- [What you are asked to do]: Continue the staff report on the Greenberg Traurig contract amendments from the point where it stops.

- [Passage given]:
☆ ☆ ☆ ☆ ☆
Tuesday, April 02, 2019

Consent

 

 

SUBJECT:                     

Title

CONSIDER AMENDMENT NO. 9 TO A SPECIAL COUNSEL ENGAGEMENT AGREEMENT WITH GREENBERG TRAURIG, LLP FOR LEGAL SERVICES RELATED TO PLACEMENT, REPLACEMENT AND RESTRUCTURING OF INSURANCE, DEVELOPMENT OF REGULATORY AGREEMENTS, AND OTHER RELATED MATTERS IN THE AMOUNT OF $392,290; AND, CONSIDER AMENDMENT NO. 10 TO A SPECIAL COUNSEL ENGAGEMENT AGREEMENT WITH GREENBERG TRAURIG, LLP FOR LEGAL PROJECT MANAGEMENT SERVICES IN THE AMOUNT OF $96,000  

 

Body

I.                     SUMMARY

The Authority contracted in May, 2016 with Greenberg Traurig, LLP to provide it and the Authority’s legal counsel specific legal assistance in the procurement of a new Pollution Legal Liability Policy, and associated negotiations on the Environmental Protection Program Policy (the “EPP Policy”) that Carson Marketplace has purchased from American International Special Lines Insurance Company (“Insurer” or “AIG”), and with Tetra Tech, the environmental contractor. The Contract was amended on October 4, 2016 to take the work up through the end of December, 2016, to complete the work on the AIG EPP, the DTSC Financial Assurance, and the work transitioning the Authority from the Tetra Tech contract into a new time and materials based contract with another vendor for the installation of the remedial systems under the RAP as well as the future OM&M of those systems. The First Amendment also finalized work on the Bridge PLL, helped secure the CPL replacement and began the larger Development PLL program, including working with Macerich and a prospective “Master Developer” on the balance of the site.
☆ ☆ ☆ ☆ ☆
- [Entries]:

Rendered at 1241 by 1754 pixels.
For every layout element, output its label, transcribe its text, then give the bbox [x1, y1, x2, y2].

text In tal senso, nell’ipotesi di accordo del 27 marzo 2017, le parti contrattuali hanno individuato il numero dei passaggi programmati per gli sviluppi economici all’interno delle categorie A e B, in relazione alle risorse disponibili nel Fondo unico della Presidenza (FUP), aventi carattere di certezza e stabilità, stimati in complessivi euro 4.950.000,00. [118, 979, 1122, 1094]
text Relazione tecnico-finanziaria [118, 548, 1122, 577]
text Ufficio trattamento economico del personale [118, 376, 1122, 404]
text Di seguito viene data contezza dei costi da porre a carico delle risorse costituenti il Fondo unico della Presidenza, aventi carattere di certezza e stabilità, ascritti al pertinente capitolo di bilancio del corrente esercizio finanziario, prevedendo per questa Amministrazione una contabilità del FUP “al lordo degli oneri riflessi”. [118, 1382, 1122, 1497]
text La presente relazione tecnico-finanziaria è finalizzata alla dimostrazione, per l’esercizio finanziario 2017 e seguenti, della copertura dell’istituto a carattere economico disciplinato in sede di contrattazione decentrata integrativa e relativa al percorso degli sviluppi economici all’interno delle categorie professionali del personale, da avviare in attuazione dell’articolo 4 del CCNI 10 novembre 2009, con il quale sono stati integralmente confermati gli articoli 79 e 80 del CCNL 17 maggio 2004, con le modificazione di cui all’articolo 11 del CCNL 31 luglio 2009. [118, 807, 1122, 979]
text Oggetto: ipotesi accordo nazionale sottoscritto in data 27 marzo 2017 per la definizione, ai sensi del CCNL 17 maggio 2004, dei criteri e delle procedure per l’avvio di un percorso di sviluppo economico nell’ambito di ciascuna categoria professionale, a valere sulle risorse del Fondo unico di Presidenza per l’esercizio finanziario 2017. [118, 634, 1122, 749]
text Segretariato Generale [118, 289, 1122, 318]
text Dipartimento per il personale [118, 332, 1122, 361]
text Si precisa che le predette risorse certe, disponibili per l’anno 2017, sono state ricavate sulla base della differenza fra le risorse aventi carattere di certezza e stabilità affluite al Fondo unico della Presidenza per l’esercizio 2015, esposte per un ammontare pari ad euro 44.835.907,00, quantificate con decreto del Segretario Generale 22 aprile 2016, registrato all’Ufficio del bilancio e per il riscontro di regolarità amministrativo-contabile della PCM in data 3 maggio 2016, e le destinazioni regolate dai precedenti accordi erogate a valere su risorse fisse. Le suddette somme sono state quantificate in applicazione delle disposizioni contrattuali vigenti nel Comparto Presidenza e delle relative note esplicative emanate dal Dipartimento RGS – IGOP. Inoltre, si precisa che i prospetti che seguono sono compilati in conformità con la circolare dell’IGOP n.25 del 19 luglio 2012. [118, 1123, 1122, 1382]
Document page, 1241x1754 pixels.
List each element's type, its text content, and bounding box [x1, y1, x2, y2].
☆ ☆ ☆ ☆ ☆
- [Written response]:
The Second Amendment took the contract to May 31, 2017 and included follow-on work on the financial assurance, negotiating the Master Horizontal Developer contract, structuring the insurance programs in cooperation with Macerich (OPPI wrap program), as part of the Macerich MOU, prevailing wage issues in the O&M contract, and other technical regulatory issues with DTSC.

The Third Amendment was to approve a Legal Project Management system to create the unified document portal for all of the developers and contractors containing regulatory documents, contracts, plans, designs, budgets, etc.

The 4th amendment was largely focused on the placement of the Development PLL in a facultative reinsurance product, as was well as providing legal support to the CRA on insurance, indemnity and surety issues related to a number of new contractors being added to the project through the RES Environmental Risk Manager contract. Also included was the development of a number of new regulatory documents, including the “Roadmap to Occupancy” (being developed by RES), resolution of the “site soils” issue, the Environmental Covenant, Institutional Control Plan and Environmental CCRs.

The 5th Amendment extended the work through April 30, 2018. Recent work has focused on the development of several key development insurance programs, such as the Owner Control Insurance Program (OCIP), the Owner Protective Professional Insurance policy (OPPI) and contractor bonding and/or subcontractor default insurance (SDI). Additional work is to negotiate with DTSC on the “rebalancing” of the Enterprise Fund to make more funds available for site work, and the development with RES, the Horizontal master Developer, of the Environmental Covenant and other regulatory agreements.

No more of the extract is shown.